Though his client admitted his guilt, Vokey pointed to a number of other commanders both above Kissoon, who directed the investigation into Felix that had removed him from working with recruits, and below Kissoon, who were working directly with Felix leading up to Siddiqui’s death.
Siddiqui’s death was not directly connected in any charge to Kissoon. Instead it was past recruit abuse complaints against Felix and others that prompted a chain of events, which led to Cucinotta to order Felix to be removed from recruit contact months before Siddiqui’s death.
Gunnery Sgt. Joseph Felix will also be reduced in rank to E1 and receive a dishonorable discharge.
Kissoon’s other charges were related to an inspector general’s investigation the year before Siddiqui’s death, probing an alleged retaliation against a captain whom Kissoon believed had filed critical comments on an anonymous survey.
In early 2015, Lt. Col. Kate Germano, who headed 4th Recruit Training Battalion, received command climate surveys that characterized her as “hostile, unprofessional and abusive” and that she fostered a “toxic” work environment. Others described her as a “bold reformer.”
Germano was later relieved of her command and retired.
Prosecutors in Kissoon’s case characterized him as coming into “Thumpin’ Third” under orders from the then-regimental commander to shape up the unit. Officers who testified in his Article 32 hearing said he began cranking down on any allegation of recruit abuse.
But after the Germano incident, Lt. Col. Sridhar Kaza said in the Monday hearing, Kissoon “made a conscious series of decisions to protect his career” and began to get lenient with recruit abuse reports.
Kissoon’s attorney adamantly denied that in comments to the media following the hearing.
“He didn’t pull back, they said he did, but he didn’t,” Vokey said. He pointed to submitted testimony from senior enlisted leaders who said that the treatment of officers and drill instructors did not change.

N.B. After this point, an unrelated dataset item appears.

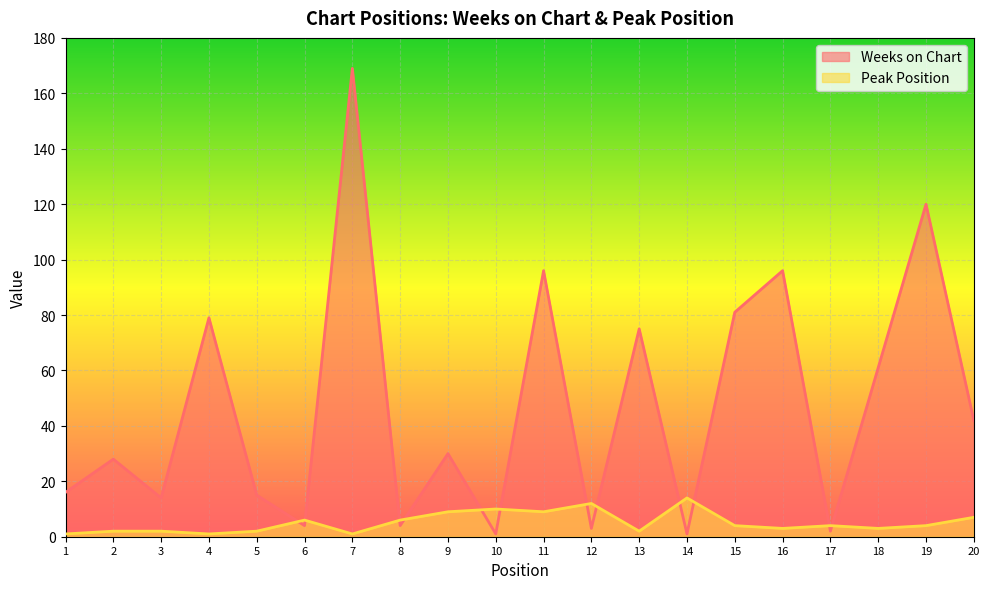

Reading left to right, extract all data points from this chart.

Weeks on Chart: 16	28	14	79	15	4	169	4	30	1	96	3	75	1	81	96	2	61	120	42
Peak Position: 1	2	2	1	2	6	1	6	9	10	9	12	2	14	4	3	4	3	4	7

Kissoon’s other charges ― making a false official statement, and conduct unbecoming an officer and gentlemen ― were due to his reaction to an equal opportunity survey that included negative comments.
He believed the comments were made by a disgruntled Capt. Stephen Grodek. And he told his executive officer, Maj. Orlando Giarratano, and another captain what he thought.
Grodek later did not get a coveted assistant directorship at the drill instructor school and believed Kissoon had retaliated against him. He filed a complaint with the inspector general’s office.
That’s when Kissoon made mistakes that resulted in the false statement and conduct unbecoming charges.
First he told the inspector general that he had not told either the captain nor major about his belief that Grodek was behind the critical survey results. Then he provided his written statement for the inspector to Giarratano before the major went to speak with the inspector ― a clear violation of policy and procedures set by the IG.
Kissoon said he had only wanted the major to look at his version of events so that he, Kissoon, could make changes if necessary.